What is “Vibe Coding” Anyway?
Last weekend, my wife and I put together our ideas for a SaaS platform, and I went to work—or rather, I went to Cline with a rotating cast of AI models from Gemini and Anthropic. I’ve been “vibe coding” for a week now on a project that I think will be a good product, but this post is about my experience with vibe coding itself, not the product.
For those unfamiliar, “vibe coding” is what some call the process of developing applications primarily through AI assistance, where you direct the AI rather than writing the code yourself. In the world of advanced AI LLMs from different vendors, developers and even non-developers are using tools like Cursor, Cline, and just ChatGPT/Claude to create applications.
My Background as a Developer
As an experienced developer, most of my expertise is in PHP, JavaScript, and I have some experience in other languages. I’ve written two different SaaS platforms in the past with mixed success. In each case, I was just the technical founder writing the code while the other founders were the investors.
These were complex systems with payment solutions, scheduling, and project management features. Each took me many months to get to a product that I would even suggest go live for potential customers to use.
The Current Project: AI Takes the Wheel
The platform I’m building now is written in React for the frontend and Node.js as the backend—frameworks I’m not really familiar with. After just one week, I have a good MVP of an application that, at the rate I’m going, could be ready for some testing in a week and maybe a launch in another week after that.

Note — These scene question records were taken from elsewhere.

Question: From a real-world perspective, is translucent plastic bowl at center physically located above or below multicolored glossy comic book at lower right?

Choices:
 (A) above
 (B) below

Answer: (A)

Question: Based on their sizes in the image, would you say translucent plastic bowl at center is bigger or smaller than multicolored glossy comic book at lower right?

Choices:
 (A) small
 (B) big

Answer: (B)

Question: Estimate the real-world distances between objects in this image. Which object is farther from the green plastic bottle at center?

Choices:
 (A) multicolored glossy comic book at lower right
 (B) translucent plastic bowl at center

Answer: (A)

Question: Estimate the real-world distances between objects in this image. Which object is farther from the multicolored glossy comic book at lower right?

Do you know what’s insane? I have not written a single line of code. The whole application is AI-written.
Challenges Along the Way
Has it been easy? Hell no.
AIs can hallucinate and can get in loops. You have to choose the right model, and with Cline, it can get expensive if you’re using the paid models for everything. So it helps to have a basic understanding of things to assist the AI, especially knowing when it’s not being consistent with the structure of the application.
I’ve noticed that non-developers using these tools often run into problems because they don’t understand the basic concepts of software architecture, scaling, SQL injections, and other items that a seasoned developer understands. So their great applications come crumbling down.
That said, I’m not suggesting it can’t work. I’ve watched videos of people who have a basic understanding of software development launch successful applications using AI assistance.
What’s Coming Next
As I go through this process, I’ll try to document the journey itself—what has gone right and what has gone wrong. I’ll share as many tips as I can that I’m learning from others or just learning the hard way.
I won’t be marketing the product here, as that’s not what this blog is about. I may mention products I use along the way, but I’m not sponsored by them, nor will I push you to one tool or another. I’ll just give you my feedback and thoughts as I move along.